- **Ação necessária 1**
Reproduza o trecho do texto sobre o raciocínio jurídico entre "Dentro da larga" e "Jurgen Habermas (1929-).", inclusive.
- **Ação necessária 2**
Prossiga com o texto sobre o raciocínio jurídico a partir do ponto em que ele termina.

- **Texto do exercício**
◆ ◆ ◆ ◆ ◆

Como um sistema de regras, o direito só é compreensível ou
racionalizável se for possível apreender justificativas gerais para as
regras, dizem outros. De outra maneira ninguém aprenderia direito,
simplesmente obedeceria a cada ordem recebida. O importante é, portanto,
analisar como o direito nos habilita a pensar por regras. Assim, de um
debate sobre a natureza do “sistema jurídico” chegamos a um debate sobre
o “raciocínio jurídico”. Novas correntes colocaram no centro das
atenções o processo de deliberação segundo regras. Ao fazerem isso,
deslocaram o lugar privilegiado que as proposições (proposições
normativas) antes ocupavam e, em seu posto, destacaram a decisão. Nessa
ordem de idéias um primeiro movimento importante foi retomar o estudo
da chamada razão prática: algumas linhas concentraram-se no estudo do
discurso que expõe razões para agir antes que no discurso que fala do
mundo. Surgiram então duas importantes correntes: em primeiro lugar, a
nova retórica, cujo nome mais importante ficou sendo o de Chaim Perelman
(1912-1984), para quem a compreensão melhor do que é o direito dá-se
com a compreensão melhor do que é o raciocínio de justificação de
decisões, o raciocínio retórico (não demonstrativo). A segunda corrente
tomou formas exemplares na obra de Neil MacCormick (1941-) e Joseph Raz
(1939-), cujos estudos sobre o raciocínio jurídico devolveram um lugar
privilegiado à razão no direito.
Pode-se talvez acrescentar uma terceira vertente: as correntes
hermenêuticas, como a hermenêutica filosófica de Hans-Georg Gadamer
(1900-2002). Para essa corrente, toda relação de conhecimento é uma
relação de interpretação, não de pura e simples descrição, e o direito
oferece o caso mais exemplar de interpretação, que se dá sempre no tempo
e na tensão entre passado e futuro. Gadamer abre uma porta para o
diálogo com o direito, que já havia sido tentada antes por Emílio Betti
(1890-1968). Gadamer e Betti, no entanto, tendem ainda a imaginar o
direito e as normas a aplicar como objetos, enquanto as escolas
analíticas assemelham-nos mais a jogos, de forma que entender regras é
entender um jogo complexo, não apenas entender conceitos, conotações,
denotações ou mensagens.
Dentro da larga família dos interpretativistas surgiu a obra de
Ronald Dworkin (1931-). Ele insiste que o direito não é um objeto dado,
como seria um simples conjunto de normas. É uma “prática interpretativa”
e, como tal, é uma espécie de criação coletiva cuja unidade surge da
referência comum a critérios normativos não só jurídico-positivos, mas
dotados de sentido político-moral. Os que participam de alguma ordem
jurídica não apenas obedecem a regras comuns, mas têm uma referência
comum de caráter moral e político. O direito depende, pois, de uma certa
integridade (pela qual os agentes se integram a um projeto comum). A
filosofia de Dworkin tornou-se muito influente para além do mundo
anglófono no qual se originou. Apesar de propor sua teoria como resposta
ao positivismo de Hart, foi bem recebido na Europa, onde encontrou um
interlocutor filosófico, Jurgen Habermas (1929-).

◆ ◆ ◆ ◆ ◆

- **Dados disponíveis**

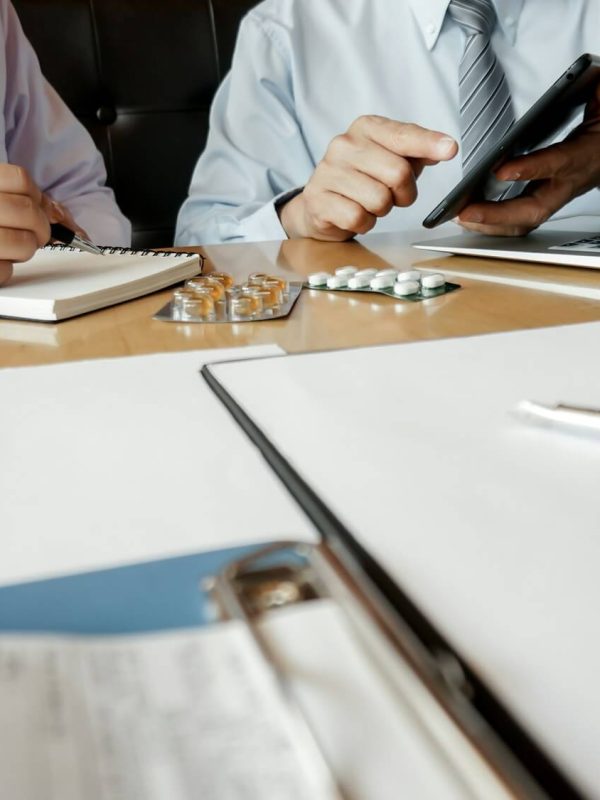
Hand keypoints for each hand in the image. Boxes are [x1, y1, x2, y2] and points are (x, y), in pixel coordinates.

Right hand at [0, 163, 84, 286]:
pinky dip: (6, 269)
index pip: (21, 180)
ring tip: (11, 247)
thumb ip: (29, 204)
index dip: (37, 197)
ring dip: (25, 249)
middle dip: (41, 228)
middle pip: (28, 211)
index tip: (37, 209)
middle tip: (36, 235)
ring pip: (23, 243)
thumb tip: (74, 230)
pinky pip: (3, 270)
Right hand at [279, 115, 457, 240]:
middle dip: (404, 193)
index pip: (403, 135)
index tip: (451, 149)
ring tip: (369, 204)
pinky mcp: (318, 199)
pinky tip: (355, 215)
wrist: (320, 204)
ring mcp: (327, 171)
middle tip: (393, 196)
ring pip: (379, 199)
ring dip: (382, 210)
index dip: (428, 143)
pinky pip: (358, 218)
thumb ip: (417, 151)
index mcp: (365, 128)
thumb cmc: (362, 179)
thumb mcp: (390, 158)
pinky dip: (364, 223)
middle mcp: (344, 144)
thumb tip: (444, 147)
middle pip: (398, 173)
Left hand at [458, 82, 599, 235]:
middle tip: (465, 211)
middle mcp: (571, 181)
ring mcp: (559, 195)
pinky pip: (522, 220)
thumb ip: (593, 86)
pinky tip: (472, 219)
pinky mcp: (547, 200)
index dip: (530, 169)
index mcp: (586, 153)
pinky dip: (496, 223)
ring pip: (526, 220)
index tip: (500, 170)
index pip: (558, 163)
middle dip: (497, 214)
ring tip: (462, 218)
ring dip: (492, 224)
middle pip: (534, 209)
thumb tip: (589, 71)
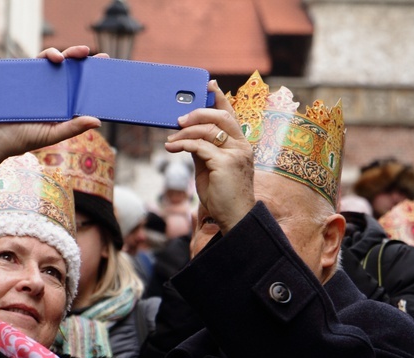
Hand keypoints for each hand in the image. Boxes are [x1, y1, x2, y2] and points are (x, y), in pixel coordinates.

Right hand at [0, 46, 101, 188]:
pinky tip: (52, 58)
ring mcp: (36, 85)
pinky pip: (34, 64)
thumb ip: (73, 128)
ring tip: (66, 57)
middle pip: (67, 72)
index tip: (104, 63)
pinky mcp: (21, 79)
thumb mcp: (51, 136)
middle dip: (78, 59)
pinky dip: (44, 57)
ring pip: (52, 64)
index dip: (91, 76)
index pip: (79, 88)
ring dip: (62, 54)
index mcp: (60, 107)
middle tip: (88, 53)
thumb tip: (98, 120)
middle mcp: (50, 94)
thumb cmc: (21, 139)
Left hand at [164, 80, 254, 233]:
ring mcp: (235, 154)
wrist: (233, 216)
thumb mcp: (210, 167)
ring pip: (208, 131)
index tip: (209, 84)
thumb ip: (203, 150)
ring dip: (185, 132)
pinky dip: (183, 144)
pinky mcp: (225, 164)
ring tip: (171, 138)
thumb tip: (187, 137)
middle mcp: (241, 146)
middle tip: (179, 119)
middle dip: (198, 114)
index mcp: (241, 144)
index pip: (231, 115)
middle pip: (220, 118)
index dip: (220, 98)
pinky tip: (171, 147)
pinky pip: (200, 147)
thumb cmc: (222, 194)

◆ ◆ ◆ ◆ ◆

- **Resposta da tarefa 1**
Dentro da larga família dos interpretativistas surgiu a obra de
Ronald Dworkin (1931-). Ele insiste que o direito não é um objeto dado,
como seria um simples conjunto de normas. É uma “prática interpretativa”
e, como tal, é uma espécie de criação coletiva cuja unidade surge da
referência comum a critérios normativos não só jurídico-positivos, mas
dotados de sentido político-moral. Os que participam de alguma ordem
jurídica não apenas obedecem a regras comuns, mas têm uma referência
comum de caráter moral e político. O direito depende, pois, de uma certa
integridade (pela qual os agentes se integram a um projeto comum). A
filosofia de Dworkin tornou-se muito influente para além do mundo
anglófono no qual se originou. Apesar de propor sua teoria como resposta
ao positivismo de Hart, foi bem recebido na Europa, onde encontrou um
interlocutor filosófico, Jurgen Habermas (1929-).

- **Resposta da tarefa 2**
Essa atenção ao processo decisório, segundo uma forma de discurso – o
discurso prático ou o discurso hemenêutico –, permitiu rever as
relações entre moral e direito. Norberto Bobbio (1909-2004) é um caso
bastante significativo da encruzilhada em que se achou a filosofia do
direito na segunda metade do século 20. Quando sua obra atingiu a
maturidade e seu nome foi mundialmente reconhecido, seu estilo analítico
de expor a teoria do direito devia muito à crítica kelseniana, e
separações e distinções – uma delas a de direito e moral – eram
freqüentes e centrais, entre elas a separação direito-moral. Com o
passar do tempo, à medida que se aproximava mais e mais da reflexão
sobre o poder, viu no direito um viés finalista, e a presença de certos
valores, como a liberdade e o respeito à pessoa, ficou cada vez mais
importante em sua reflexão. Bobbio permaneceu, porém, um positivista,
como Hart: ambos nunca se negaram a debater as questões morais de seu
tempo, mas não acreditavam que o direito por si os habilitava a tal.
Isso vale para muitos autores das últimas décadas do século 20 e começo
do século 21.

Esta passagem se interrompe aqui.